Farmland Acreage Dips in Montgomery
"Everything has a price," said Drew Stabler, 66, who farms 1,500 acres in the agricultural reserve with corn, soybeans and wheat. "The question for farmers is: How long do you want to resist?"
It's not just farmers who want to sell, however, who are looking askance at agricultural preservation efforts.
Increasingly, planners and economists have grown more skeptical of such plans, of which Montgomery's might be just one of the most prominent. In recent years, Loudoun and Prince William counties also have imposed restrictions at least partly intended to preserve farming, and "smart growth" measures in many Maryland counties were intended to do the same.
"Protecting farmland just for protecting farms is just another form of NIMBY," said Gerrit Knaap, executive director of the National Center for Smart Growth Research at the University of Maryland. "It sounds like heresy, but the problem with food in this country is not too little, it's too much."

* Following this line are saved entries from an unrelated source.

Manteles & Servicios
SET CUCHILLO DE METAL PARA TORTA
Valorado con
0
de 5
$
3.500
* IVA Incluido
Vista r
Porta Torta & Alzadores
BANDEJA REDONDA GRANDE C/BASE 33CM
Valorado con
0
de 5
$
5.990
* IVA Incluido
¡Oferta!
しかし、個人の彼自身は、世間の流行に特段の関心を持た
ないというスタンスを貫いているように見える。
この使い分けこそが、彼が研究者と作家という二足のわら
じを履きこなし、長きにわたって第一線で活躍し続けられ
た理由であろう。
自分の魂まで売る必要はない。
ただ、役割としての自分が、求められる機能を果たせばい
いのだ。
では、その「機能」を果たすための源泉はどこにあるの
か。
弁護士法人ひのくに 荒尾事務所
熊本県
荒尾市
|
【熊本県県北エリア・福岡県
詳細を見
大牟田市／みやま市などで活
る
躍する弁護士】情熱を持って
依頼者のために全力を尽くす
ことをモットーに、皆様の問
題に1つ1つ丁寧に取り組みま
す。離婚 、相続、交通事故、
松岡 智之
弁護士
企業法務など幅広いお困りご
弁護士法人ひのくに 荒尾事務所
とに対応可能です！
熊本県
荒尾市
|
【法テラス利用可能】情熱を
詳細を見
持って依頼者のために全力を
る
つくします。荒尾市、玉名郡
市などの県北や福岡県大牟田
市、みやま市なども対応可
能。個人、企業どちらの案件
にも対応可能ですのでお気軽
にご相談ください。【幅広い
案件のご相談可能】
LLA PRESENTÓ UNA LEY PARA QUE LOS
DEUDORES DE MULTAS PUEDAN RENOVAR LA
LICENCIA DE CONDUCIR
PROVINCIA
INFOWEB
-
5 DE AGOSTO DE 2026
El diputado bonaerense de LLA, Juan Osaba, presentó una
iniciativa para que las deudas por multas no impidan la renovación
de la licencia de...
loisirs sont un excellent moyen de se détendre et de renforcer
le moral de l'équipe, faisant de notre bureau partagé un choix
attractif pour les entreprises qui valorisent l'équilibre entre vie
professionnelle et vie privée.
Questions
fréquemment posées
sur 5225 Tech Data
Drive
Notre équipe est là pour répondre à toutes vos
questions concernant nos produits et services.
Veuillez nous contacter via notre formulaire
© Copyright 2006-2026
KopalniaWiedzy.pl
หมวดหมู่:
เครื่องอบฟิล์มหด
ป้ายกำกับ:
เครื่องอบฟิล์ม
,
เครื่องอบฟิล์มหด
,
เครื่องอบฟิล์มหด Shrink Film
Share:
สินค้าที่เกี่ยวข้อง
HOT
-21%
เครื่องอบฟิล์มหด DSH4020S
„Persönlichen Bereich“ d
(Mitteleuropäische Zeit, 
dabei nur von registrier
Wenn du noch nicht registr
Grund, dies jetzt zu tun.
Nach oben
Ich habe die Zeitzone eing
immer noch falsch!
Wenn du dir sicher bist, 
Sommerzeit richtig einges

Economists have argued, too, that such regulations might provide residents with open space and a sense of rural character but also drive up the cost of housing.
"Regulated land use designed to increase the quality of life does have costs," said Susan M. Wachter, a professor at the Wharton School of Business and an assistant secretary at the Department of Housing and Urban Development during the Clinton administration. In 1990, she co-authored a paper on the effect of Montgomery's land-use policies on home values. "It increases housing prices. It's simply a matter of supply and demand."
As a result, the future of the agricultural reserve -- long a cornerstone in the county's planning and beloved by some for its "u-pick" orchards and country scenery -- is not clear.
"We're not interested in paving over every square inch [in] Montgomery County," Silverman said. But "there will be tremendous pressure for us to encroach on the ag reserve."